Jackson squeezed off a shot as the Skunk Ape leaped toward him; then, in a blink, it was gone.
“There’s no way I would have been able to fire twice. He was gone that quick. He was tremendously fast,” Jackson said. “It was one, two, three, and then it was over.”
And so was his search. Forever.
“I had been lulled into a false sense of security. I always thought they were peaceful creatures. You didn’t see the look in his eyes. It was purely a look of rage on its face,” Jackson said. “I told myself, ‘Dan, you idiot, you might get another chance. You saw his strength, don’t push it.’ Yeah, I had disturbed his supper, but it was more than that. What I’m going to tell you next, you’re going to think I am crazy, but I think the rage was because I had outsmarted him.”
Jackson created a stir in the Bigfoot research community when he posted his story on his Web site (Bigfoot, Skunk Ape & Me). Naturally, other seekers wanted to know where his frightening encounter took place.

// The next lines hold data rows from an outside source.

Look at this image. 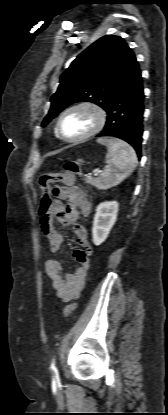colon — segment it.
Segmentation results:
<instances>
[{
    "mask_svg": "<svg viewBox=\"0 0 168 415\" xmlns=\"http://www.w3.org/2000/svg\"><path fill=\"white\" fill-rule=\"evenodd\" d=\"M81 175V168L75 162H67L64 165V171L61 173L46 174L40 177L39 183L42 189V197L39 209L40 220L45 226H48L55 219V209L51 201L53 189L50 183H63L66 186L73 185L77 176ZM78 307V303L67 305L63 310V316L68 317Z\"/></svg>",
    "mask_w": 168,
    "mask_h": 415,
    "instance_id": "5ec220e1",
    "label": "colon"
}]
</instances>
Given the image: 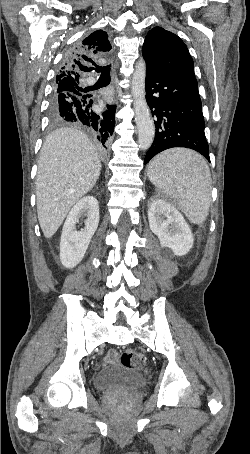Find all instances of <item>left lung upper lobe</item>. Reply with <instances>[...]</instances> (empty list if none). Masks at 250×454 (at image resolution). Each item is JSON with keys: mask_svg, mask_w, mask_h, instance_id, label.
<instances>
[{"mask_svg": "<svg viewBox=\"0 0 250 454\" xmlns=\"http://www.w3.org/2000/svg\"><path fill=\"white\" fill-rule=\"evenodd\" d=\"M146 64L175 75L195 77L192 57L175 34L161 27L150 30L143 44Z\"/></svg>", "mask_w": 250, "mask_h": 454, "instance_id": "1", "label": "left lung upper lobe"}]
</instances>
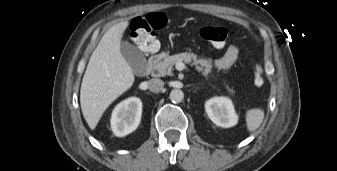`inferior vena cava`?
Segmentation results:
<instances>
[{
    "mask_svg": "<svg viewBox=\"0 0 337 171\" xmlns=\"http://www.w3.org/2000/svg\"><path fill=\"white\" fill-rule=\"evenodd\" d=\"M164 82L161 79L153 78L148 81V88L151 92H159L163 89Z\"/></svg>",
    "mask_w": 337,
    "mask_h": 171,
    "instance_id": "602c4592",
    "label": "inferior vena cava"
}]
</instances>
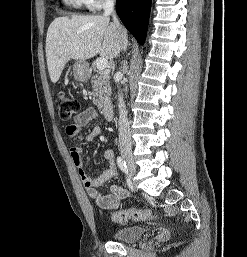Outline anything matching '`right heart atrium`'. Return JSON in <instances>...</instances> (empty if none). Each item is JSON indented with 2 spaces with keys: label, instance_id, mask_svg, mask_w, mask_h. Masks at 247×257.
<instances>
[{
  "label": "right heart atrium",
  "instance_id": "1",
  "mask_svg": "<svg viewBox=\"0 0 247 257\" xmlns=\"http://www.w3.org/2000/svg\"><path fill=\"white\" fill-rule=\"evenodd\" d=\"M107 1L108 0H81L82 4L91 11L101 8Z\"/></svg>",
  "mask_w": 247,
  "mask_h": 257
}]
</instances>
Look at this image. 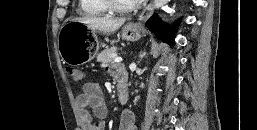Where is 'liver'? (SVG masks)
<instances>
[{"label":"liver","instance_id":"6515ba94","mask_svg":"<svg viewBox=\"0 0 257 130\" xmlns=\"http://www.w3.org/2000/svg\"><path fill=\"white\" fill-rule=\"evenodd\" d=\"M73 20L83 23L90 29L98 30L104 34L115 32L126 21L125 18L113 19L109 17H82Z\"/></svg>","mask_w":257,"mask_h":130}]
</instances>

“I have had requests from three who said they wanted to know the location and check it out. These people seemed too insincere and ill prepared, beside the fact that they were intending to spend only one night every other week to check things out,” Jackson said. “Please excuse me here, but I worked on finding that location for a total of 21 days out of a month. It made me angry that they wanted to stand on my shoulders and try to do in one night what I had worked for and took the chances for so long to do. I’ve never told where it happened … and I never will.”
And Jackson, who is writing a book about his experience, remains adamant he is through searching for the Skunk Ape, Bigfoot, Sasquatch — whatever you want to call it.
“I made the same mistake others had made; I wanted to prove it existed. And it almost cost me,” Jackson said. “I’m satisfied. I’m not running into any lightning storms.”